The next objection is that the statute contravenes the two hundred and thirty-fifth article of the Constitution, which provides that "the exercise of the police power of the State shall never be abridged, nor so construed as to permit corporations to conduct their business in such a manner as to infringe the equal rights of individuals or the general well being of the State."
The argument of counsel on this proposition is unique, but, in our conception, it is unsound.
We quote the following from their brief (pp. 9 and 10), to-wit:
" The police power of the State is an attribute of the widest reach, and all attempts to circumscribe it by definitions and formuUe have failed. It embraces not only governmental acts which bear upon the lives, liberties, health and good order of the governed, but also all such as affect the value, security, availability and use of the property of individuals. An exercise of the power in this latter sense; or its legislative construction by enactment, which has the effect of permitting corporations to conduct their business in such a manner as to infringe the equal rights of individuals to the possession, security and utility of their property, is obnoxious to the article of the Constitution.
" A definitive judgment is undoubtedly property to him in whose favor it is given, as well as the availability, security and control of the judgment. It is the equal right of individuals to have this property protected and secured by the suretyship of a man or woman residing within the jurisdiction of the court granting the judgment and having sufficient property within the State, whenever the control and use and enforcement of the judgment are arrested by suspensive appeal (R. C. C., Art. 3042; C. P., Art. 575).
"The Act of 1894 permits guarantee corporations so to conduct their business as to infringe this equal right of individuals, since it admits them to legal suretyship, though they be neither men nor women, and they be neither domiciled in the State nor own property therein; and the individual whose judgment is arrested by such suretyship suffers an infringement of the equal rights of all individuals, in such circumstances, to the benefit of security domestic both as to person and property."
We fail to discover anything in the statute which trenches, or purports to trench, upon the police power of the State; nor is it clearly pointed out in what manner the statute permits the corporations therein mentioned to so conduct their business as to infringe the equal rights of other corporations or individuals.
We understand that the defendant and appellee, as well as every other litigant, has the right to require that a surety shall possess property situated within the State to satisfy the exigencies of the case; but the law does not require that he shall reside in any specified locality.
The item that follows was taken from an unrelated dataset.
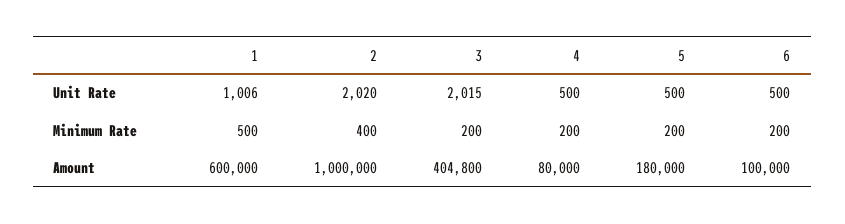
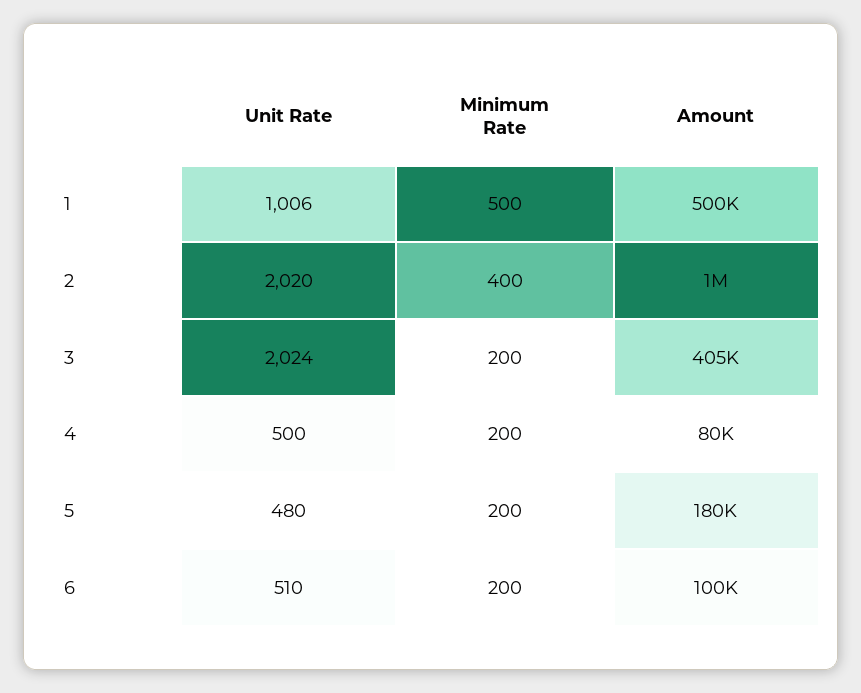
3, Unit Rate: 2015 -> 2024
5, Unit Rate: 500 -> 480
6, Unit Rate: 500 -> 510
1, Amount: 600000 -> 500000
For the moment the person who, or corporation which, becomes surety signs the judicial obligation, he submits himself to the jurisdiction of that court pro hao vice. R. C. C. 3042.
Hence there is no foundation for this charge of unconstitutionality of the law, in this respect.
We have examined the grounds of the motion to dismiss with care, and have reached the conclusion that they are not well taken.
Therefore the motion to dismiss appeal is overruled.